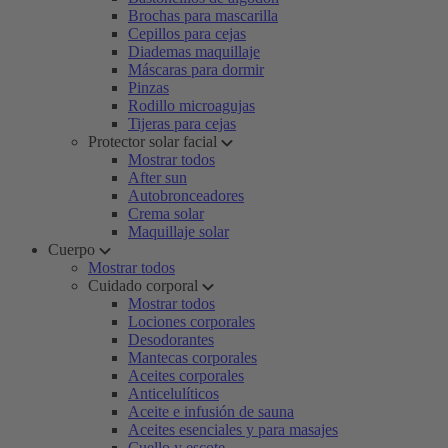
Brochas para mascarilla
Cepillos para cejas
Diademas maquillaje
Máscaras para dormir
Pinzas
Rodillo microagujas
Tijeras para cejas
Protector solar facial
Mostrar todos
After sun
Autobronceadores
Crema solar
Maquillaje solar
Cuerpo
Mostrar todos
Cuidado corporal
Mostrar todos
Lociones corporales
Desodorantes
Mantecas corporales
Aceites corporales
Anticelulíticos
Aceite e infusión de sauna
Aceites esenciales y para masajes
Cuello y escote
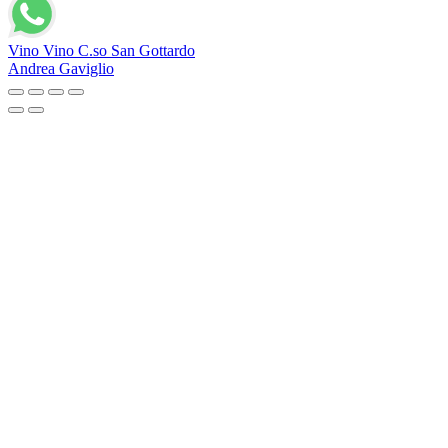
Vino Vino C.so San Gottardo
Andrea Gaviglio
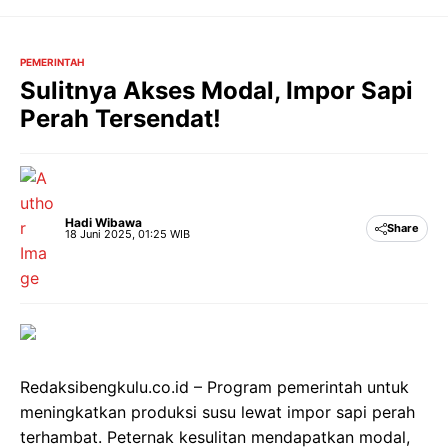
Langsung
ke
isi
PEMERINTAH
Sulitnya Akses Modal, Impor Sapi
Perah Tersendat!
Hadi Wibawa
Share
18 Juni 2025, 01:25 WIB
Redaksibengkulu.co.id – Program pemerintah untuk
meningkatkan produksi susu lewat impor sapi perah
terhambat. Peternak kesulitan mendapatkan modal,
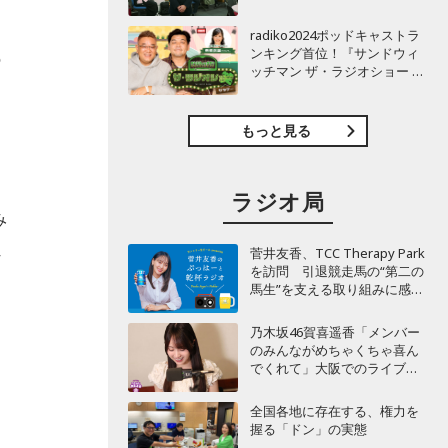
TBSラジオ『安住紳一郎の日
、
曜天国』インタビュー
radiko2024ポッドキャストラ
ンキング首位！『サンドウィ
の
ッチマン ザ・ラジオショー サ
タデー』インタビュー
もっと見る
ラジオ局
み
れ
菅井友香、TCC Therapy Park
を訪問 引退競走馬の“第二の
馬生”を支える取り組みに感
動！
乃木坂46賀喜遥香「メンバー
のみんながめちゃくちゃ喜ん
でくれて」大阪でのライブで
毎回届く“親戚からの差し入
れ”とは？
め
全国各地に存在する、権力を
握る「ドン」の実態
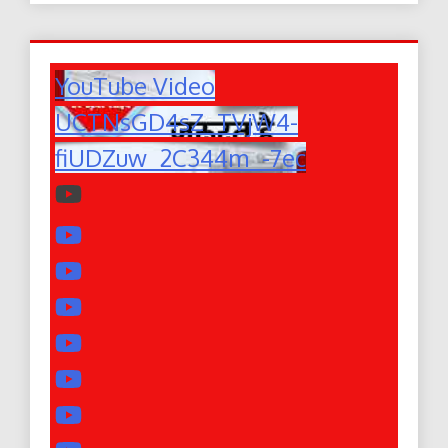
YouTube Video
UCTNsGD4sZ_TVjW4-
fiUDZuw_2C344m_-7ec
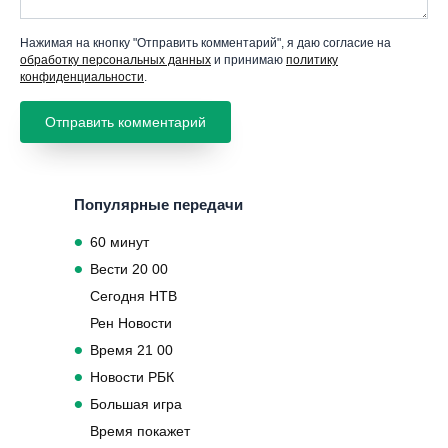
Нажимая на кнопку "Отправить комментарий", я даю согласие на
обработку персональных данных
и принимаю
политику
конфиденциальности
.
Популярные передачи
60 минут
Вести 20 00
Сегодня НТВ
Рен Новости
Время 21 00
Новости РБК
Большая игра
Время покажет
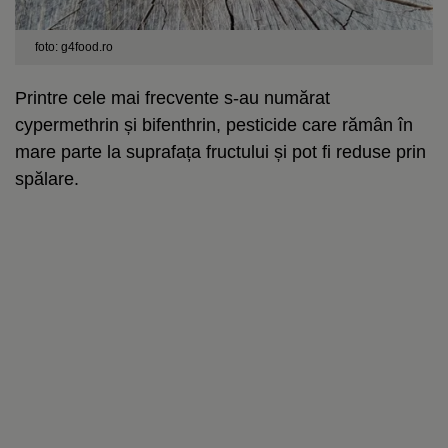
foto: g4food.ro
Printre cele mai frecvente s-au numărat
cypermethrin și bifenthrin, pesticide care rămân în
mare parte la suprafața fructului și pot fi reduse prin
spălare.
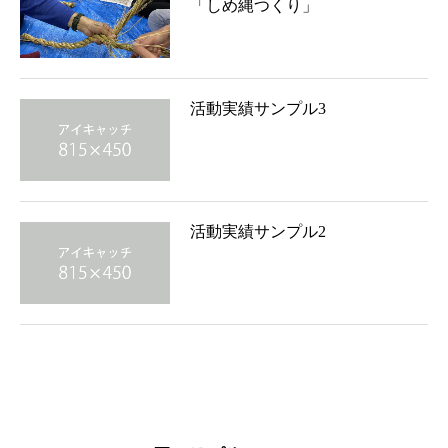
「しめ縄つくり」
活動実績サンプル3
活動実績サンプル2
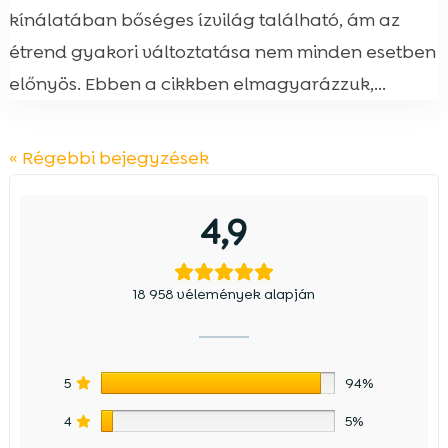
kínálatában bőséges ízvilág található, ám az
étrend gyakori változtatása nem minden esetben
előnyös. Ebben a cikkben elmagyarázzuk,...
« Régebbi bejegyzések
4,9
18 958 vélemények alapján
5
94%
4
5%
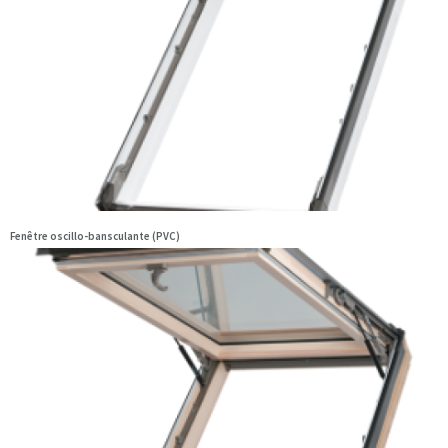
Fenêtre oscillo-bansculante (PVC)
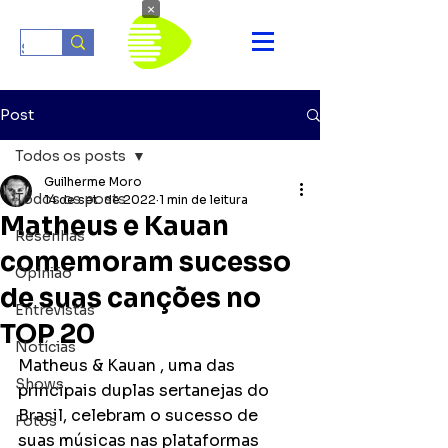
×
Post
Todos os posts
Guilherme Moro
Todos os posts
14 de set. de 2022
1 min de leitura
Matheus e Kauan
Resenhas
comemoram sucesso
Opinião
de suas canções no
Entrevistas
TOP 20
Notícias
Matheus & Kauan , uma das 
Shows
principais duplas sertanejas do 
Brasil, celebram o sucesso de 
Fotos
suas músicas nas plataformas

· · ·

# PROMPT:
In the listing above, find the line containing "Guilherme Moro", then reproduce it and each line after it through the end, exactly and with nothing added.

# RESPONSE TO THIS TASK:
Guilherme Moro
Todos os posts
14 de set. de 2022
1 min de leitura
Matheus e Kauan
Resenhas
comemoram sucesso
Opinião
de suas canções no
Entrevistas
TOP 20
Notícias
Matheus & Kauan , uma das 
Shows
principais duplas sertanejas do 
Brasil, celebram o sucesso de 
Fotos
suas músicas nas plataformas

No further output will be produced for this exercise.